(DIRECTIVE): Using the records below, copy every line that holds the string "Revenue".

(MATERIAL SUPPLIED):

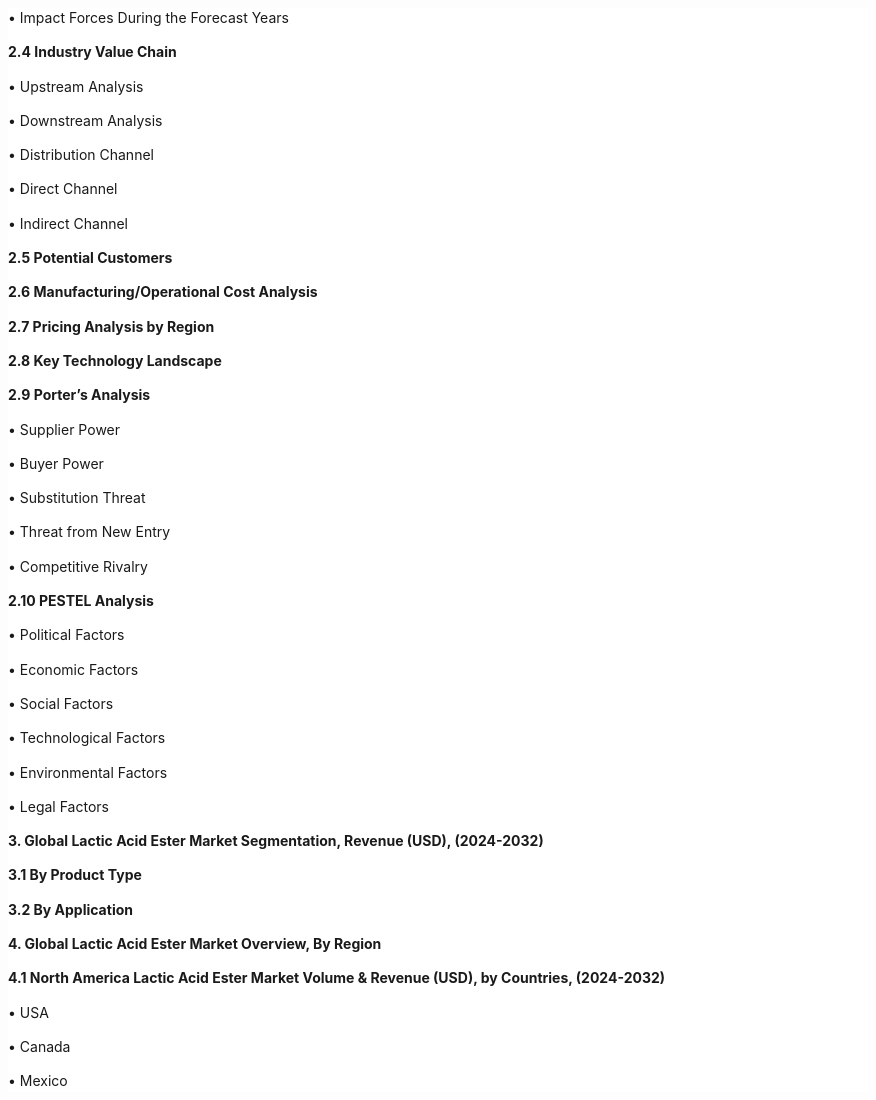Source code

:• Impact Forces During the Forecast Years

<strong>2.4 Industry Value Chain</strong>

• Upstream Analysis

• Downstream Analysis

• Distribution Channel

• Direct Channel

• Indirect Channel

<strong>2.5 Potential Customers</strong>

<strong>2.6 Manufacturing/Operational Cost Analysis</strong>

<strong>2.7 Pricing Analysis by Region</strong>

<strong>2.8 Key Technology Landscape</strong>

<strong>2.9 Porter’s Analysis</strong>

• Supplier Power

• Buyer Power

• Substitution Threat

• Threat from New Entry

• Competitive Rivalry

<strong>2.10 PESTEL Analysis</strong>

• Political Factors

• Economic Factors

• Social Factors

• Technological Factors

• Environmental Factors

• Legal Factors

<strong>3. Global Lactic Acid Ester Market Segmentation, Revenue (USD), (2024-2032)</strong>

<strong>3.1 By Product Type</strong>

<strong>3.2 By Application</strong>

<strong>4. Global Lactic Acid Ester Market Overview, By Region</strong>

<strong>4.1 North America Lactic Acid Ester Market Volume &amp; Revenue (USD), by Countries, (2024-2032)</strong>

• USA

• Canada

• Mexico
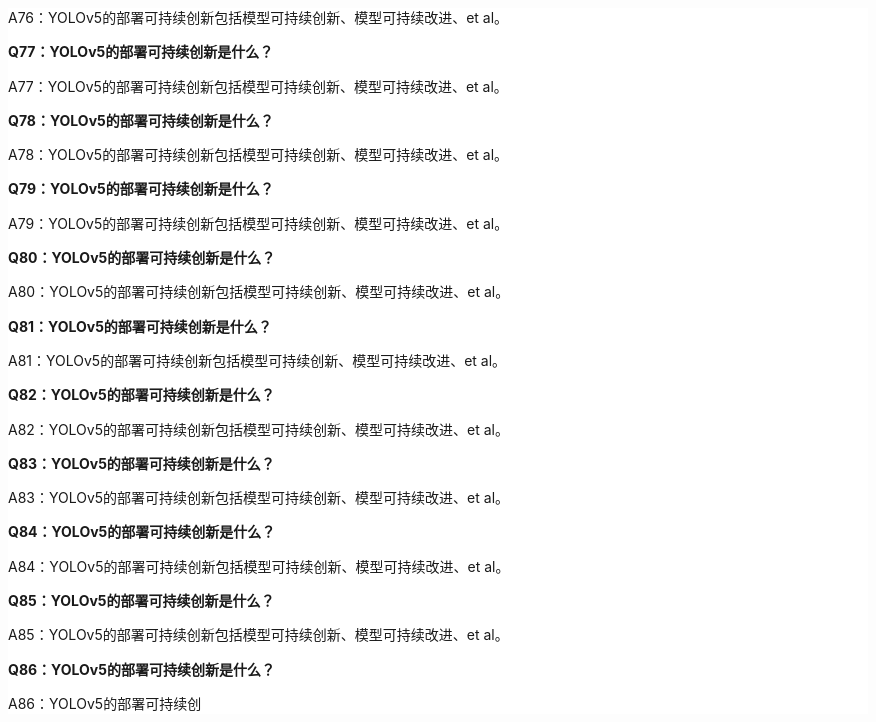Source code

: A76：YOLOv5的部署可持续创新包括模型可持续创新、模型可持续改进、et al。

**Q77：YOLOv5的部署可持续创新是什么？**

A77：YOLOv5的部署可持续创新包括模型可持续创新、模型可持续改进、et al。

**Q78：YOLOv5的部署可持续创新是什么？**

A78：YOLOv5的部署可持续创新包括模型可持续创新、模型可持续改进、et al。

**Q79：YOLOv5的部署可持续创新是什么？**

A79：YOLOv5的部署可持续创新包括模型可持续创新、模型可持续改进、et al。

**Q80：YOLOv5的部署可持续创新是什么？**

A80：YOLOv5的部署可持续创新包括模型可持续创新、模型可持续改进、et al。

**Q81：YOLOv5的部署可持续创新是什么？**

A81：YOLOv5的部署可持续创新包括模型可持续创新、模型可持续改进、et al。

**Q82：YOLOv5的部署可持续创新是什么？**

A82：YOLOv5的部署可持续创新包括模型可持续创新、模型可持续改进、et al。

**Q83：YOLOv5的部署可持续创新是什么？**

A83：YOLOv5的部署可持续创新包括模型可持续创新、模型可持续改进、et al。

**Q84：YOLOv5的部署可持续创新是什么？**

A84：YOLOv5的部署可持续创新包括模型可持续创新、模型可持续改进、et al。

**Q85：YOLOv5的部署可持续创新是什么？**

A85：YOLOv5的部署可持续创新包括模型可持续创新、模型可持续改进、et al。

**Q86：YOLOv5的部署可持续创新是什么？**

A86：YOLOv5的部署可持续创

(RESPONSE):
<strong>3. Global Lactic Acid Ester Market Segmentation, Revenue (USD), (2024-2032)</strong>
<strong>4.1 North America Lactic Acid Ester Market Volume &amp; Revenue (USD), by Countries, (2024-2032)</strong>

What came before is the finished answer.